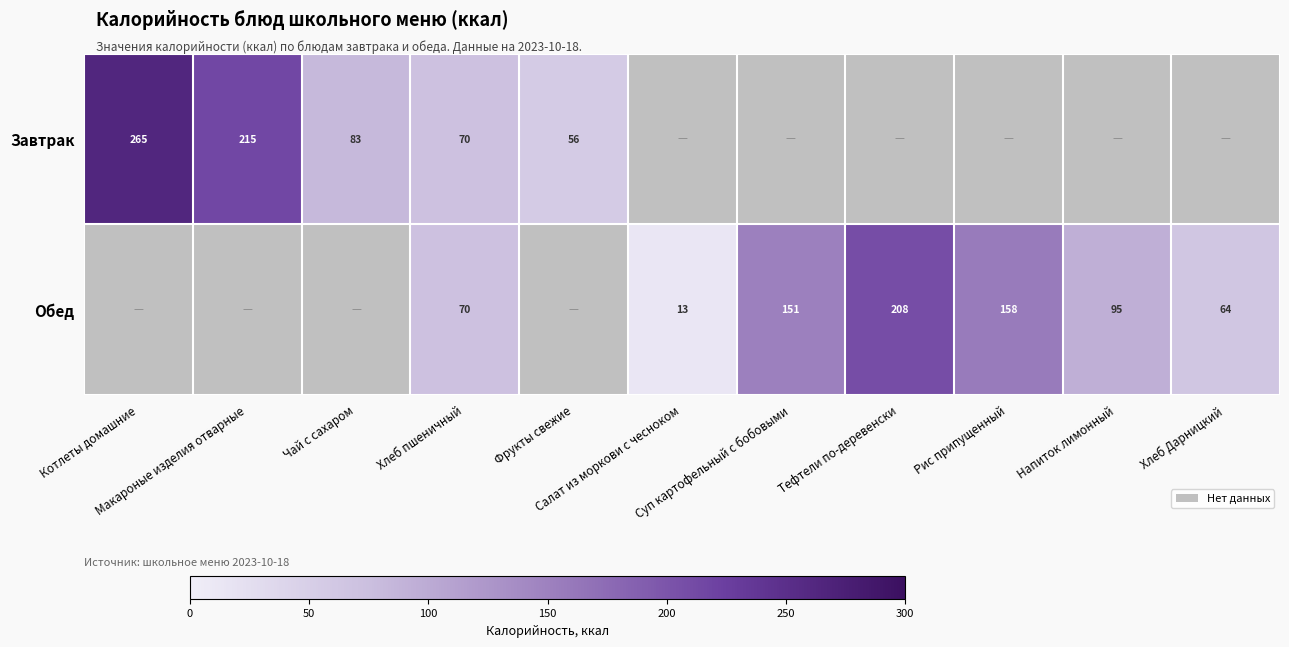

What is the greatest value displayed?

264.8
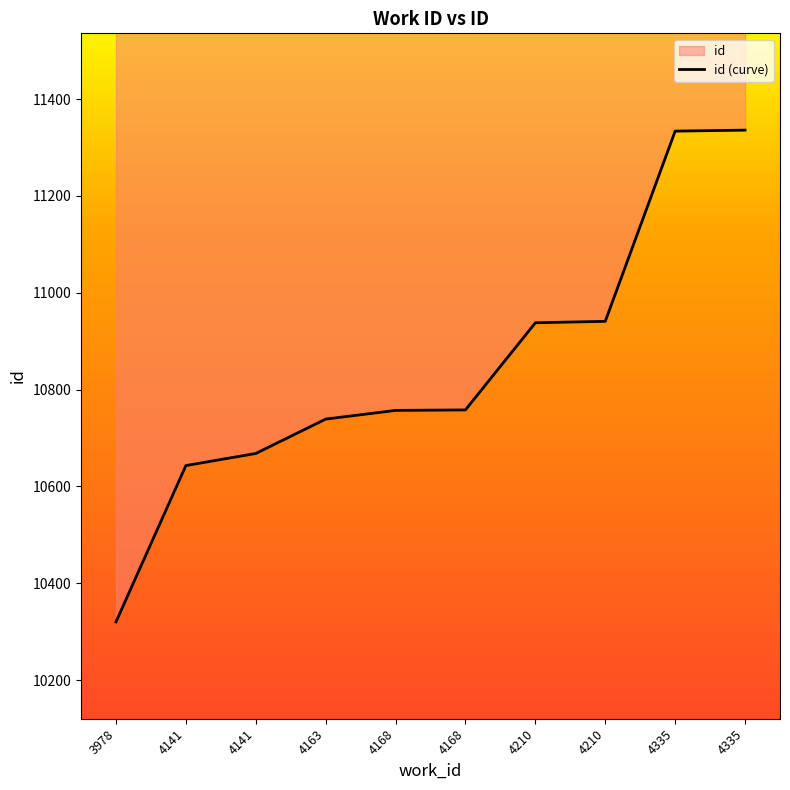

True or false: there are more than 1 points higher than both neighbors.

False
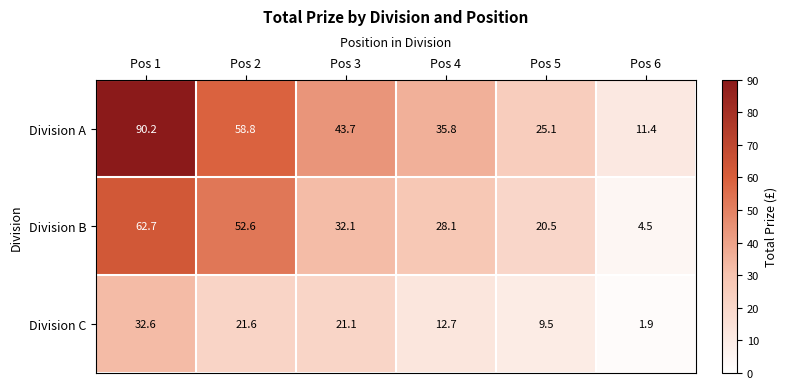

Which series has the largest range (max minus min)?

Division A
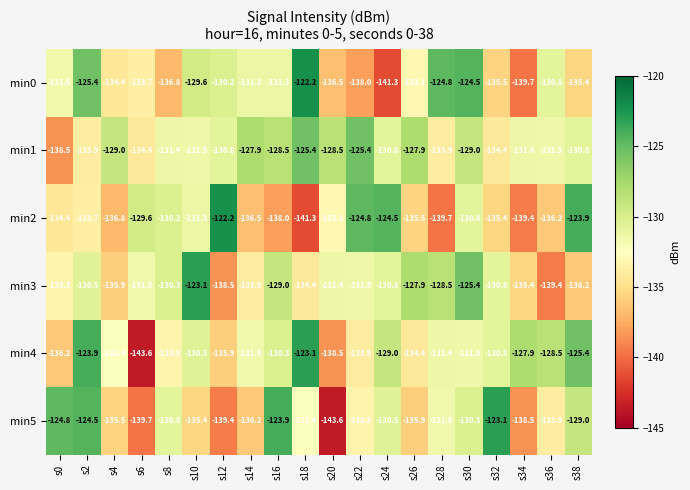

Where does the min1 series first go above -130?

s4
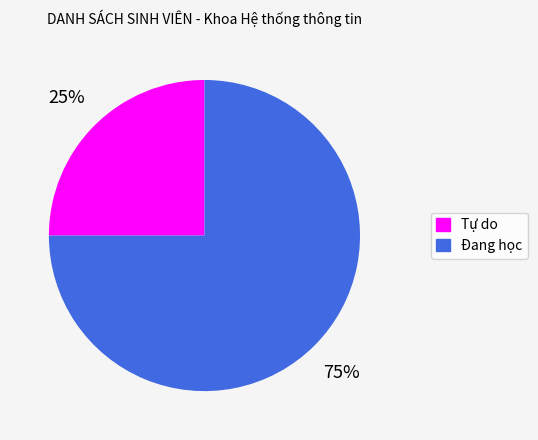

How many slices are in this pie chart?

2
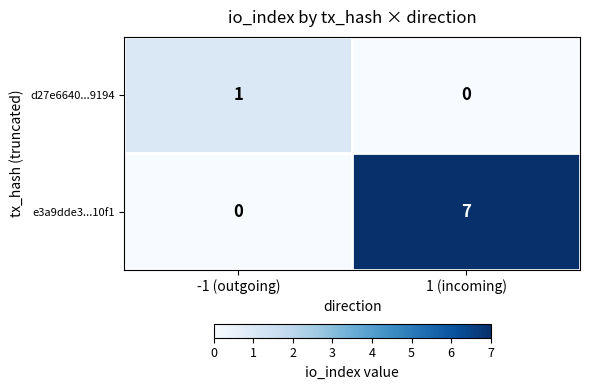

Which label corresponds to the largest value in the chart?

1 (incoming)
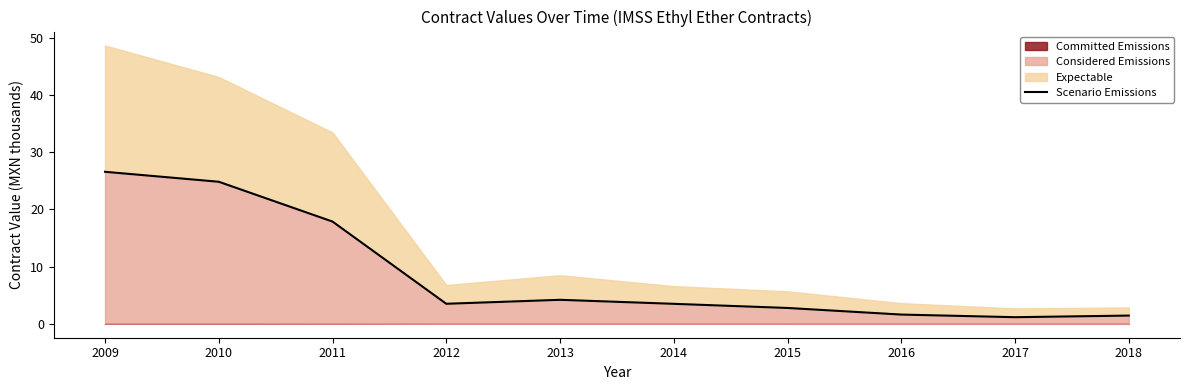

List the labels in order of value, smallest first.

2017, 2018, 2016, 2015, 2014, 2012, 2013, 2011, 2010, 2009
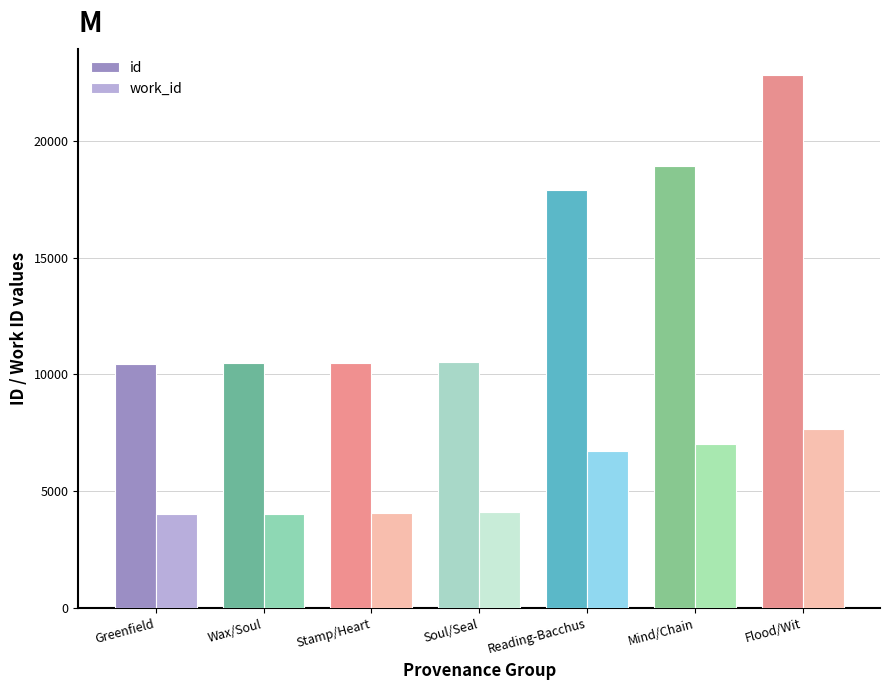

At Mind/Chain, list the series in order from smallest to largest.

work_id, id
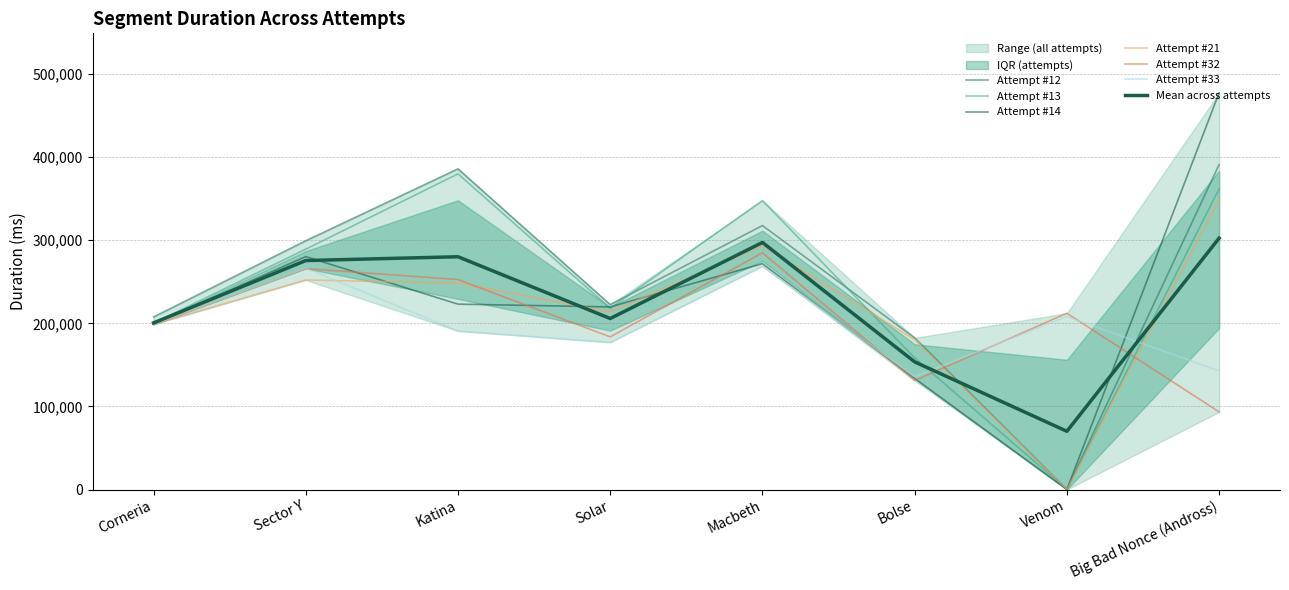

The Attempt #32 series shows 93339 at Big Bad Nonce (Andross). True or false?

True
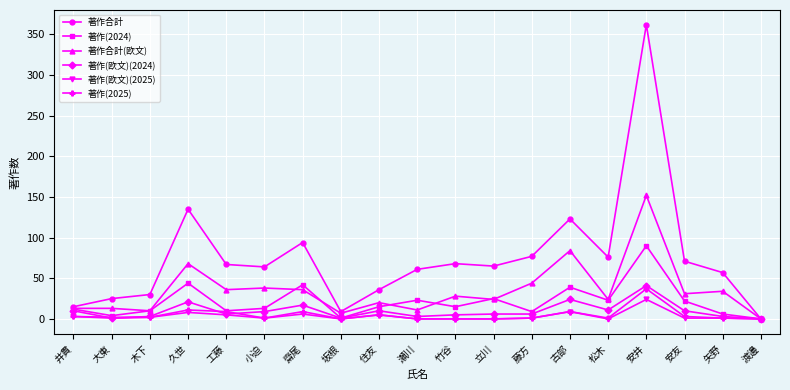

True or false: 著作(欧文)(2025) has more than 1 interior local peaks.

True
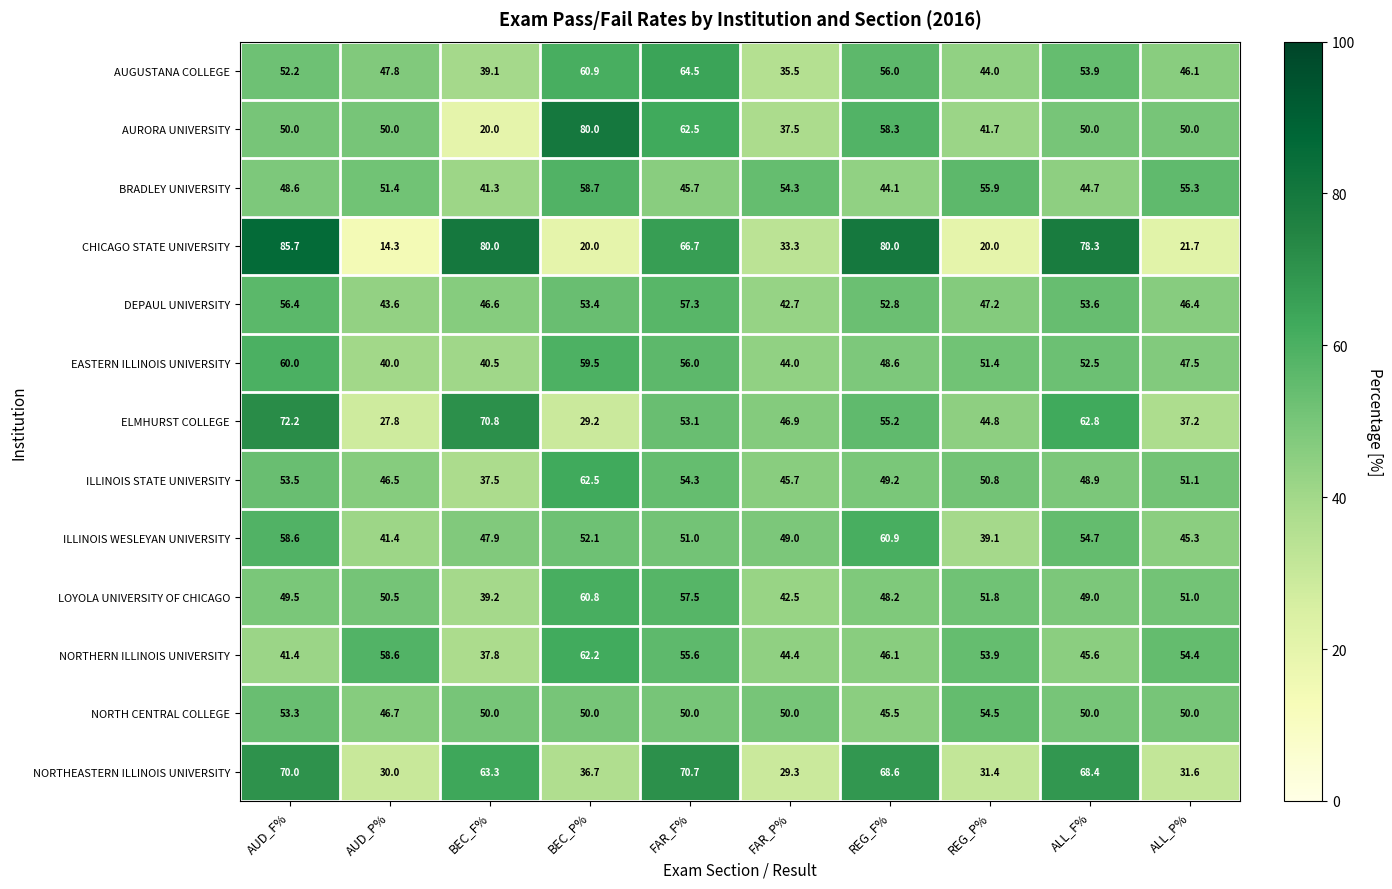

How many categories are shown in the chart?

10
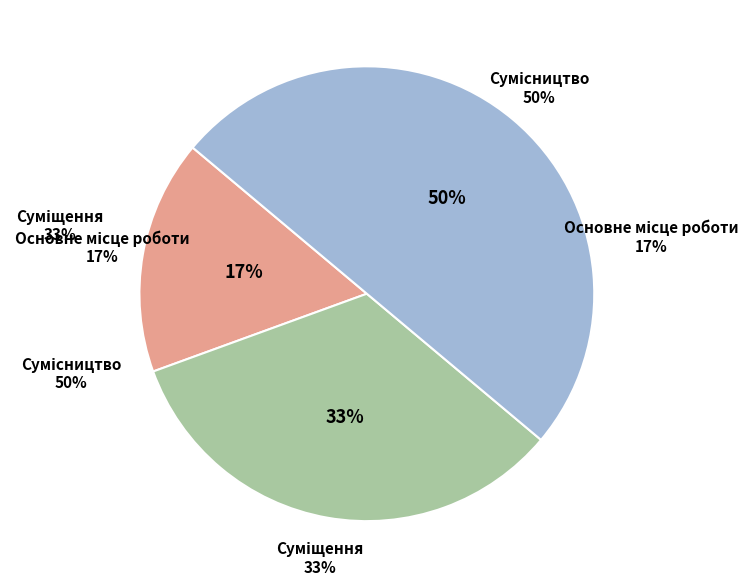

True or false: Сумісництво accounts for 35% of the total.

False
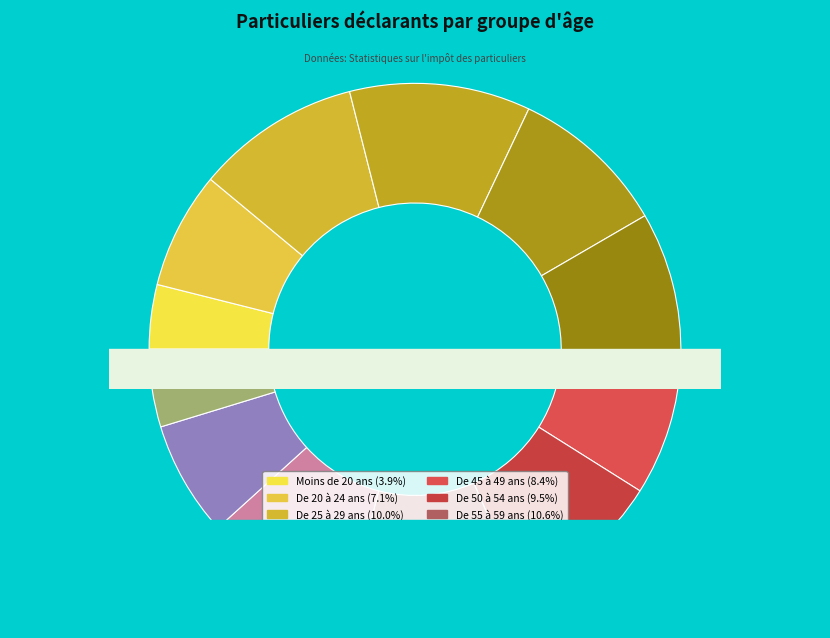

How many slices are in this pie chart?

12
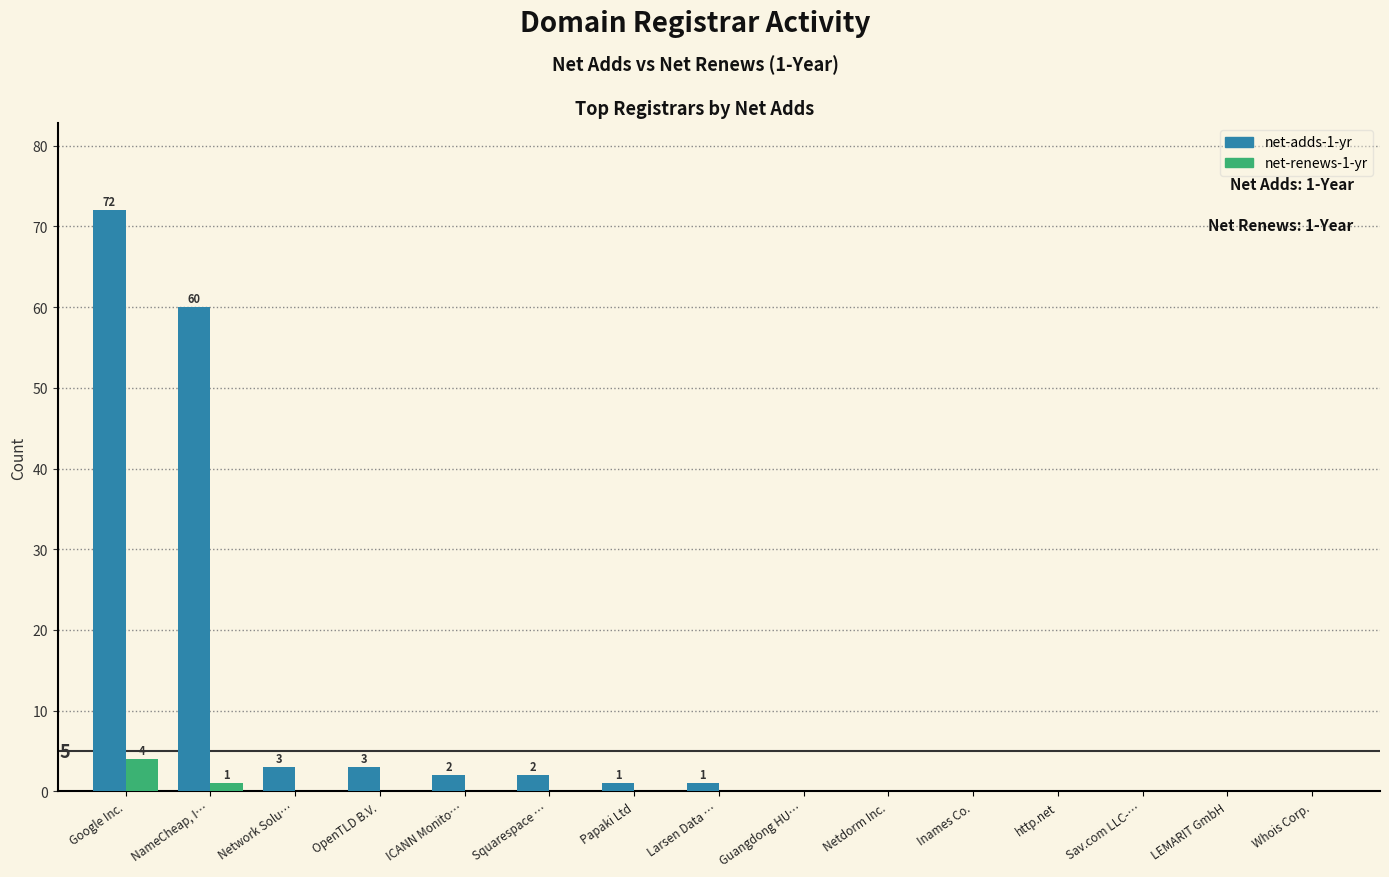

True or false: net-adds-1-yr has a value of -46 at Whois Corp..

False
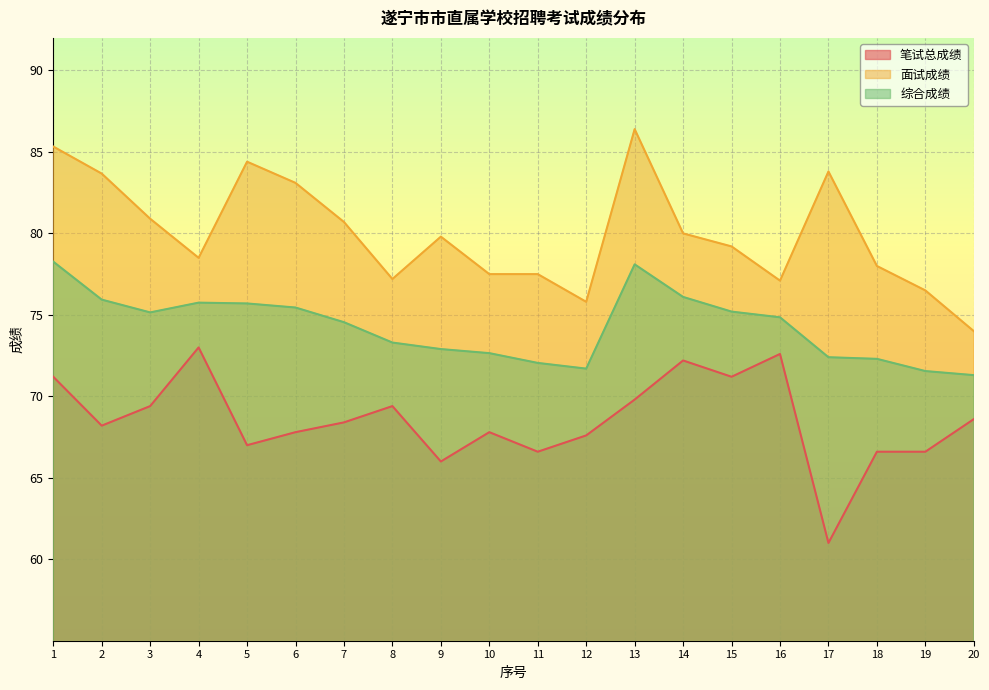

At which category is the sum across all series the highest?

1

###

Update the data from the line containing "Which series has" through the end of the data by replacing "chart" with "graph" and changing nothing else. Leave the pictures out of your output.

Which series has the largest range (max minus min)?

Division A

Where does the min1 series first go above -130?

s4

How many slices are in this pie graph?

2

Which label corresponds to the largest value in the graph?

1 (incoming)

List the labels in order of value, smallest first.

2017, 2018, 2016, 2015, 2014, 2012, 2013, 2011, 2010, 2009

At Mind/Chain, list the series in order from smallest to largest.

work_id, id

The Attempt #32 series shows 93339 at Big Bad Nonce (Andross). True or false?

True

True or false: 著作(欧文)(2025) has more than 1 interior local peaks.

True

How many categories are shown in the graph?

10

True or false: Сумісництво accounts for 35% of the total.

False

How many slices are in this pie graph?

12

True or false: net-adds-1-yr has a value of -46 at Whois Corp..

False

At which category is the sum across all series the highest?

1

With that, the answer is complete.